Ivan Pavlov, B.F. skinner, Joseph Wolpe, Albert Bandura, Arnold Lazarus, Albert Ellis and Aaron Beck are the contributors to the development of Cognitive Behavior therapy. There are three main theoretical approaches Cognitive behavior therapy. The first approach is Behavior therapy which is based upon the principles of classical conditioning developed by Ivan Pavlov and operant conditioning developed by B. F. Skinner. Classical conditioning is a reflexive or automatic type of learning in which a stimulus acquires the capacity to evoke a response that was originally evoked by another stimulus. The traditional example of classical conditioning is Pavlov's classic experiment with dogs, the neutral signal was the sound of a tone and the naturally occurring reflex was salivating in response to food. By associating the neutral stimulus with the environmental stimulus (the presentation of food), the sound of the tone alone could produce the salivation response.

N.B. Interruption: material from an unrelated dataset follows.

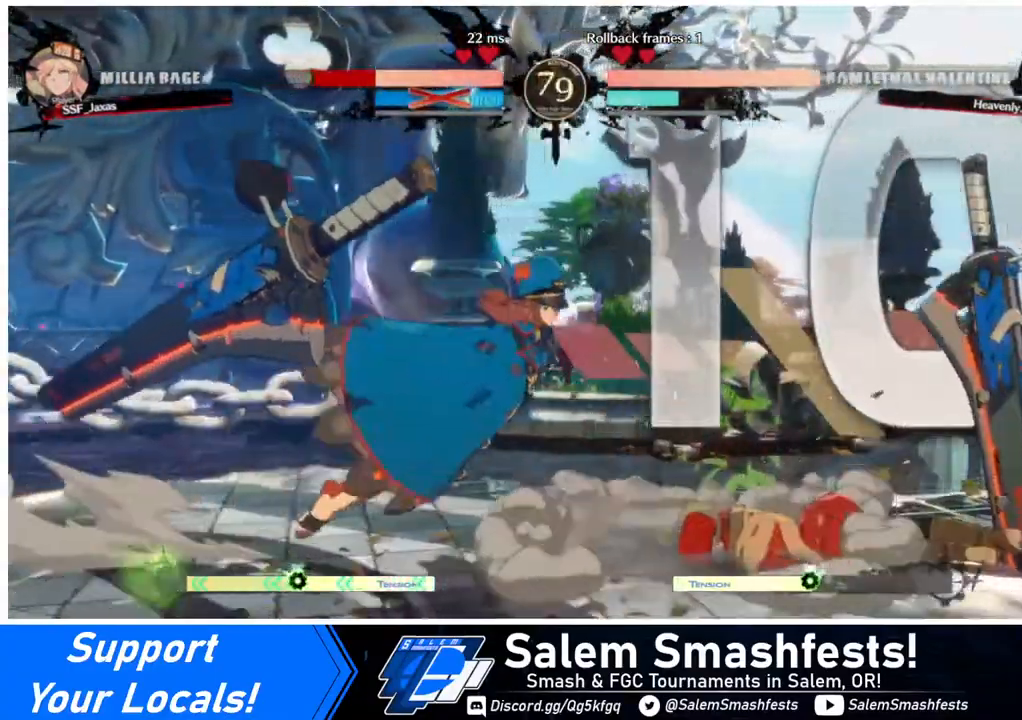
{"buttons": ["DPAD_DOWN", "DPAD_RIGHT"], "events": []}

Operant conditioning is a method of learning that occurs through rewards and punishments for behavior. Through operant conditioning, an association is made between a behavior and a consequence for that behavior. The traditional example of operant conditioning uses the Skinner box, the subject, a rat, is kept in the box and becomes conditioned to press a bar by being rewarded with food pellets each time its early random movements caused it to press against the bar. The second theoretical approach is social learning theory is the view that people learn from observation, imitation and modeling. The social theory was coined by Albert Bandura's in the 1960s, and explains how people learn new behaviors, values, and attitudes. Arnold Lazarus is a pioneer in behavior therapy, cognitive-behavior therapy, and multimodal therapy. He originated the term "Behavior Therapy" in the professional literature and went on to develop Multimodal Therapy which has been recognized as one of the most effective forms of cognitive-behavior therapy. Arnold Lazarus expanded the scope of CBT to include physical sensations (as distinct from emotional states), visual images (as distinct from language-based thinking), interpersonal relationships, and biological factors. The third theoretical approach is cognitive therapy. Cognitive therapy seeks to help the patient overcome difficulties by identifying and changing dysfunctional thinking, behavior, and emotional responses. It was developed by Aaron Beck in the 1960's.